The Corner

Christie on New Jersey’s Gun Laws

About a month ago, I wrote a piece about New Jersey’s absurd gun laws — laws that have resulted in the arrests of at least three innocent people. All of them faced years in prison until the executive branch chose to let them off the hook. In the case of Brian Aitken, it took a commutation from Gov. Chris Christie himself to cut short a seven-year prison sentence.

The reason is an early-2008 change to a law called the Graves Act. The new policy mandated a three-year sentence for anyone caught with an illegal gun — no matter how obscure the technicality or how innocent the mistake that made it illegal. I spoke with several members of the New Jersey legislature — Republicans and Democrats — who were interested in reforming the law, but they were divided as to whether their liberal colleagues would cooperate.
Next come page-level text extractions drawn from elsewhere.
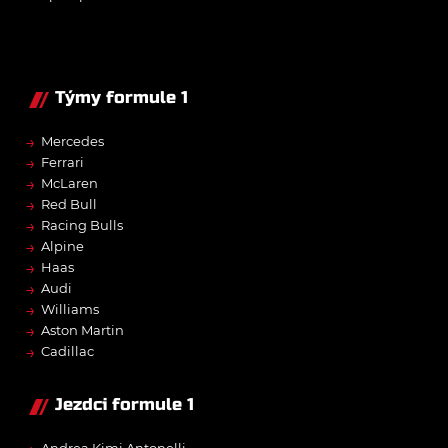
Týmy formule 1
→
Mercedes
→
Ferrari
→
McLaren
→
Red Bull
→
Racing Bulls
→
Alpine
→
Haas
→
Audi
→
Williams
→
Aston Martin
→
Cadillac
Jezdci formule 1
Andrea Kimi Antonelli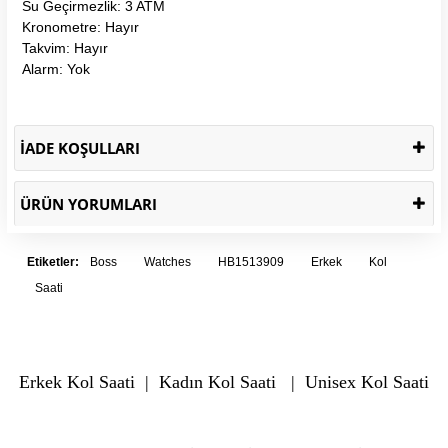
Su Geçirmezlik: 3 ATM
Kronometre: Hayır
Takvim: Hayır
Alarm: Yok
İADE KOŞULLARI
ÜRÜN YORUMLARI
Etiketler:
Boss
Watches
HB1513909
Erkek
Kol
Saati
Erkek Kol Saati
|
Kadın Kol Saati
|
Unisex Kol Saati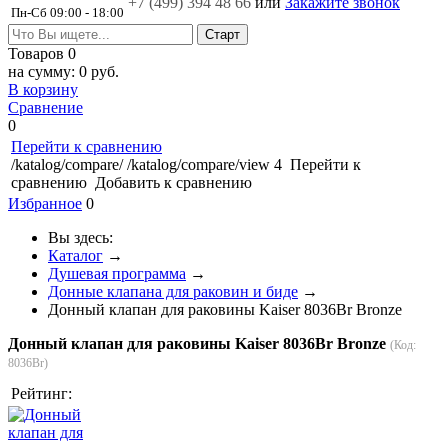
+7 (499)
394 48 66
или
Закажите звонок
Пн-Сб 09:00 - 18:00
Товаров
0
на сумму:
0 руб.
В корзину
Сравнение
0
Перейти к сравнению
/katalog/compare/
/katalog/compare/view
4
Перейти к
сравнению
Добавить к сравнению
Избранное
0
Вы здесь:
Каталог
→
Душевая программа
→
Донные клапана для раковин и биде
→
Донный клапан для раковины Kaiser 8036Br Bronze
Донный клапан для раковины Kaiser 8036Br Bronze
(Код:
8036Br
)
Рейтинг: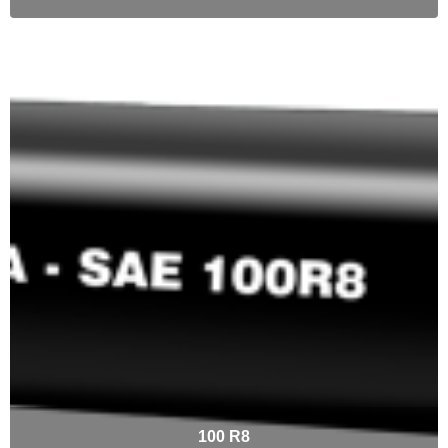
100 R8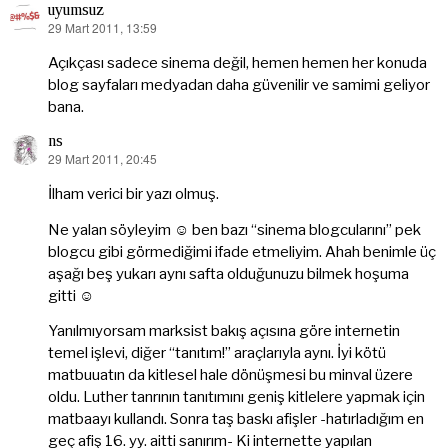
uyumsuz
29 Mart 2011, 13:59
dedi
ki:
Açıkçası sadece sinema değil, hemen hemen her konuda
blog sayfaları medyadan daha güvenilir ve samimi geliyor
bana.
ns
29 Mart 2011, 20:45
dedi
ki:
İlham verici bir yazı olmuş.
Ne yalan söyleyim ☺ ben bazı “sinema blogcularını” pek
blogcu gibi görmediğimi ifade etmeliyim. Ahah benimle üç
aşağı beş yukarı aynı safta olduğunuzu bilmek hoşuma
gitti ☺
Yanılmıyorsam marksist bakış açısına göre internetin
temel işlevi, diğer “tanıtım!” araçlarıyla aynı. İyi kötü
matbuuatın da kitlesel hale dönüşmesi bu minval üzere
oldu. Luther tanrının tanıtımını geniş kitlelere yapmak için
matbaayı kullandı. Sonra taş baskı afişler -hatırladığım en
geç afiş 16. yy. aitti sanırım- Ki internette yapılan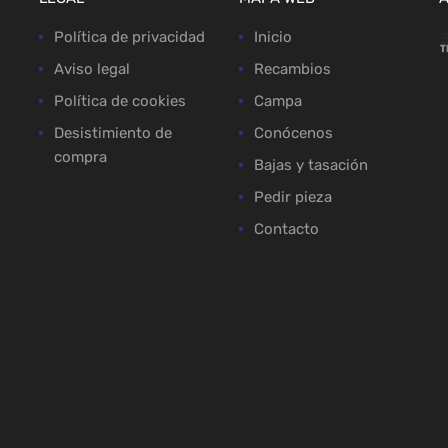
Política de privacidad
Inicio
Aviso legal
Recambios
Política de cookies
Campa
Desistimiento de
Conócenos
compra
Bajas y tasación
Pedir pieza
Contacto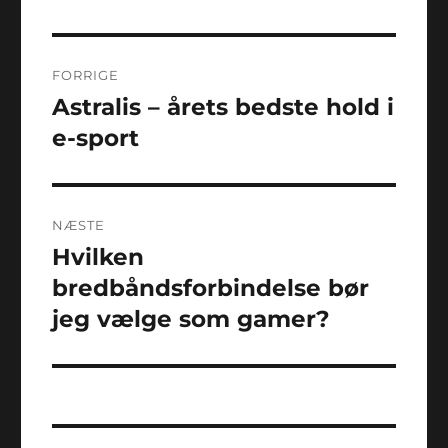
Indlægsnavigation
FORRIGE
Astralis – årets bedste hold i
Forrige
indlæg:
e-sport
NÆSTE
Hvilken
Næste
indlæg:
bredbåndsforbindelse bør
jeg vælge som gamer?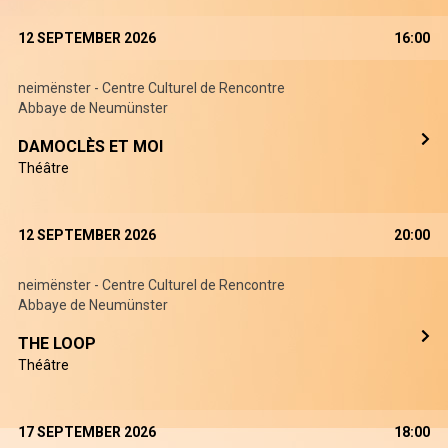
12 SEPTEMBER 2026
16:00
neimënster - Centre Culturel de Rencontre
Abbaye de Neumünster
DAMOCLÈS ET MOI
Théâtre
12 SEPTEMBER 2026
20:00
neimënster - Centre Culturel de Rencontre
Abbaye de Neumünster
THE LOOP
Théâtre
17 SEPTEMBER 2026
18:00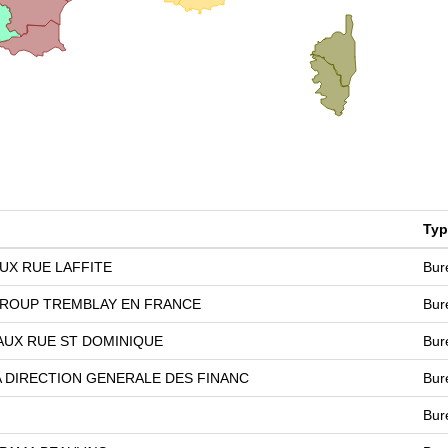
Typ
UX RUE LAFFITE
Bur
 GROUP TREMBLAY EN FRANCE
Bur
AUX RUE ST DOMINIQUE
Bur
 DIRECTION GENERALE DES FINANC
Bur
Bur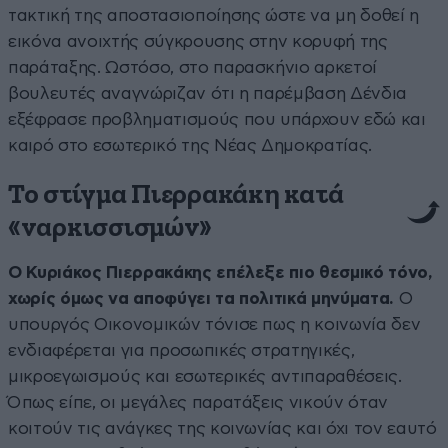
τακτική της αποστασιοποίησης ώστε να μη δοθεί η
εικόνα ανοιχτής σύγκρουσης στην κορυφή της
παράταξης. Ωστόσο, στο παρασκήνιο αρκετοί
βουλευτές αναγνώριζαν ότι η παρέμβαση Δένδια
εξέφρασε προβληματισμούς που υπάρχουν εδώ και
καιρό στο εσωτερικό της Νέας Δημοκρατίας.
Το στίγμα Πιερρακάκη κατά
«ναρκισσισμών»
Ο Κυριάκος Πιερρακάκης επέλεξε πιο θεσμικό τόνο,
χωρίς όμως να αποφύγει τα πολιτικά μηνύματα.
Ο
υπουργός Οικονομικών τόνισε πως η κοινωνία δεν
ενδιαφέρεται για προσωπικές στρατηγικές,
μικροεγωισμούς και εσωτερικές αντιπαραθέσεις.
Όπως είπε, οι μεγάλες παρατάξεις νικούν όταν
κοιτούν τις ανάγκες της κοινωνίας και όχι τον εαυτό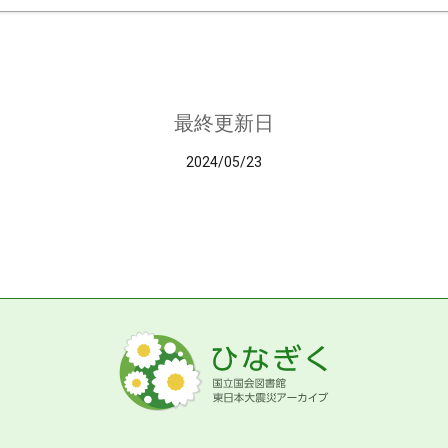
最終更新日
2024/05/23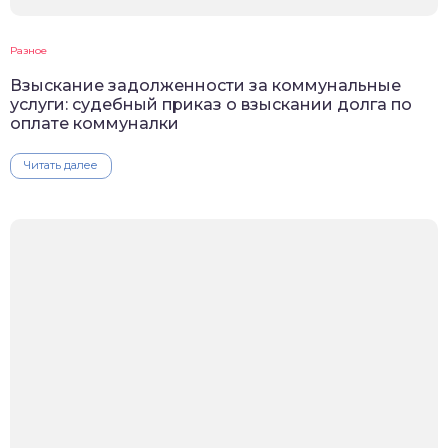
Разное
Взыскание задолженности за коммунальные
услуги: судебный приказ о взыскании долга по
оплате коммуналки
Читать далее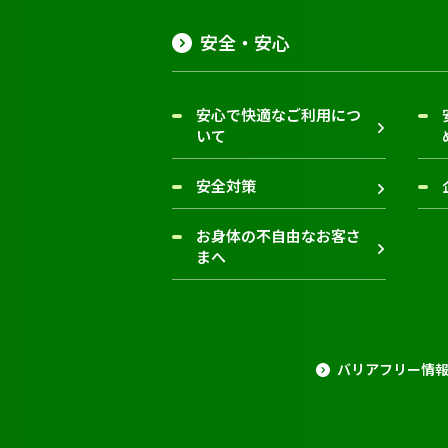
安全・安心
安心で快適なご利用につ
いて
安全対策
お身体の不自由なお客さ
まへ
バリアフリー情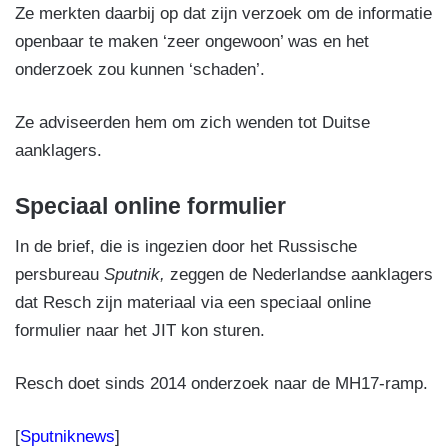
Ze merkten daarbij op dat zijn verzoek om de informatie
openbaar te maken ‘zeer ongewoon’ was en het
onderzoek zou kunnen ‘schaden’.
Ze adviseerden hem om zich wenden tot Duitse
aanklagers.
Speciaal online formulier
In de brief, die is ingezien door het Russische
persbureau
Sputnik,
zeggen de Nederlandse aanklagers
dat Resch zijn materiaal via een speciaal online
formulier naar het JIT kon sturen.
Resch doet sinds 2014 onderzoek naar de MH17-ramp.
[
Sputniknews
]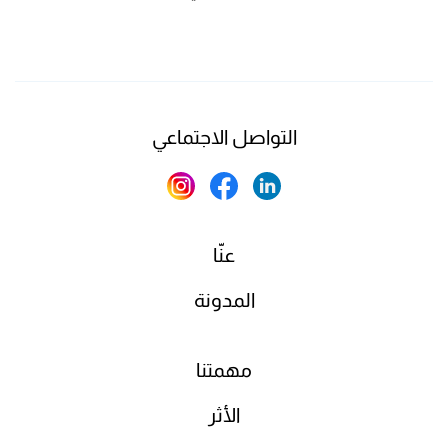
التواصل الاجتماعي
عنّا
المدونة
مهمتنا
الأثر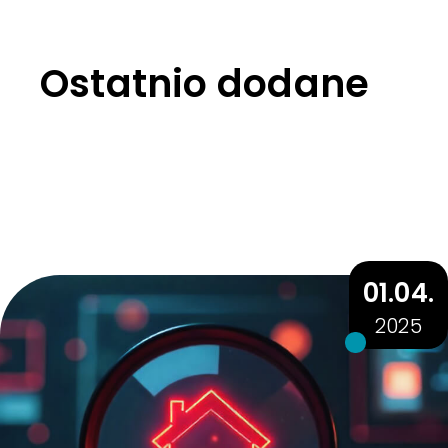
Ostatnio dodane
01.04.
2025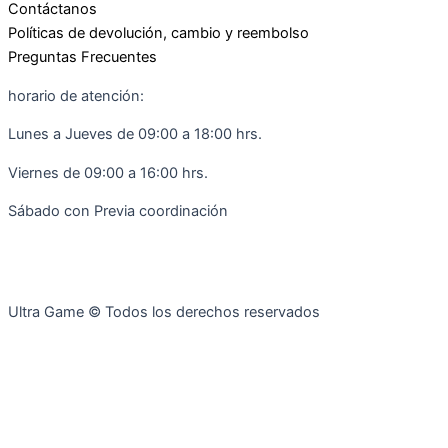
b
a
Contáctanos
o
g
Políticas de devolución, cambio y reembolso
o
r
Preguntas Frecuentes
k
a
horario de atención:
-
m
f
Lunes a Jueves de 09:00 a 18:00 hrs.
Viernes de 09:00 a 16:00 hrs.
Sábado con Previa coordinación
Ultra Game © Todos los derechos reservados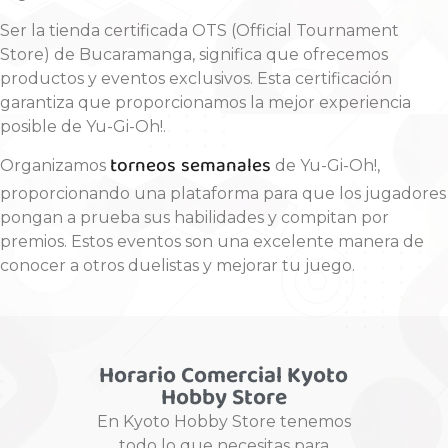
Ser la tienda certificada OTS (Official Tournament
Store) de Bucaramanga, significa que ofrecemos
productos y eventos exclusivos. Esta certificación
garantiza que proporcionamos la mejor experiencia
posible de Yu-Gi-Oh!.
torneos semanales
Organizamos
de Yu-Gi-Oh!,
proporcionando una plataforma para que los jugadores
pongan a prueba sus habilidades y compitan por
premios. Estos eventos son una excelente manera de
conocer a otros duelistas y mejorar tu juego.
Horario Comercial Kyoto
Hobby Store
En Kyoto Hobby Store tenemos
todo lo que necesitas para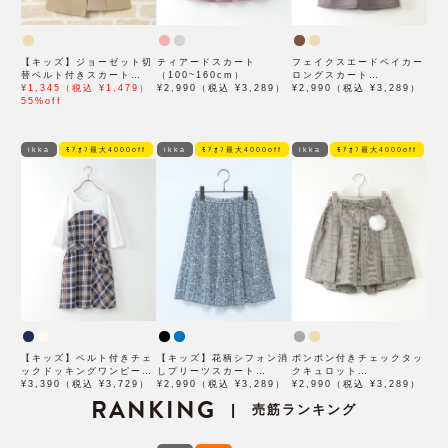
【キッズ】ジョーゼット切
ティアードスカート
フェイクスエードベイカー
替ベルト付きスカート
（100~160cm）
ロングスカート
(120~160cm)
¥1,345（税込 ¥1,479）
¥2,990（税込 ¥3,289）
（120~160cm）
¥2,990（税込 ¥3,289）
55%off
ikka
ﾓｱｵﾌ最大4000off
ikka
ﾓｱｵﾌ最大4000off
ikka
ﾓｱｵﾌ最大4000off
【キッズ】ベルト付きチェ
【キッズ】花柄シフォン消
ポンポン付きチェックタッ
ックドッキングワンピース
しプリーツスカート
クキュロット
（100~160cm）
¥3,390（税込 ¥3,729）
（100~160cm）
¥2,990（税込 ¥3,289）
（120~160cm）
¥2,990（税込 ¥3,289）
RANKING
売筋ランキング
|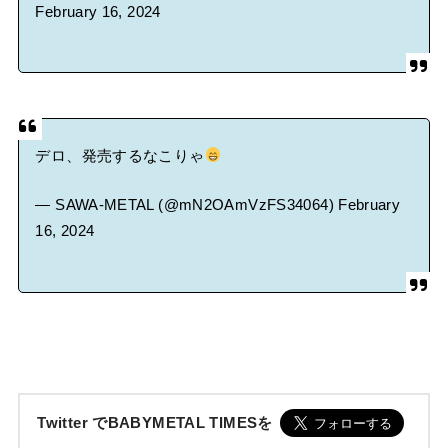
February 16, 2024
デロ、発売するなこりゃ
— SAWA-METAL (@mN2OAmVzFS34064)
February
16, 2024
Twitter でBABYMETAL TIMESを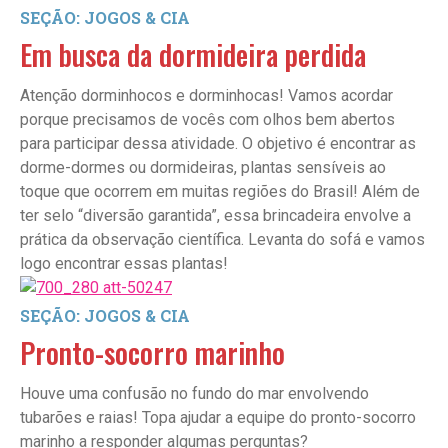
SEÇÃO: JOGOS & CIA
Em busca da dormideira perdida
Atenção dorminhocos e dorminhocas! Vamos acordar
porque precisamos de vocês com olhos bem abertos
para participar dessa atividade. O objetivo é encontrar as
dorme-dormes ou dormideiras, plantas sensíveis ao
toque que ocorrem em muitas regiões do Brasil! Além de
ter selo “diversão garantida”, essa brincadeira envolve a
prática da observação científica. Levanta do sofá e vamos
logo encontrar essas plantas!
SEÇÃO: JOGOS & CIA
Pronto-socorro marinho
Houve uma confusão no fundo do mar envolvendo
tubarões e raias! Topa ajudar a equipe do pronto-socorro
marinho a responder algumas perguntas?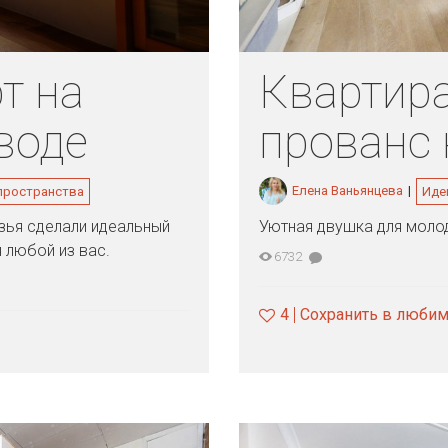
т на
Квартира
воде
прованс 
Елена Ваньянцева
|
пространства
Иде
зья сделали идеальный
Уютная двушка для моло
 любой из вас.
6732
4
Сохранить в люби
I was unable to get a comment from the governor’s office for the story, so when John Derbyshire brought up the Second Amendment during Christie’s meeting at NR World Headquarters yesterday, I asked the governor whether he thought Graves Act reform was on the table, given the liberal-Democratic legislature.

His response was not encouraging: “No. Not at all. In fact, I think that Democrats — if they had a Democratic governor, there would be even more of these put on the books. They tried to in [former governor Jon] Corzine’s last year [in office], and they got caught up in the legislature trying to do even more.”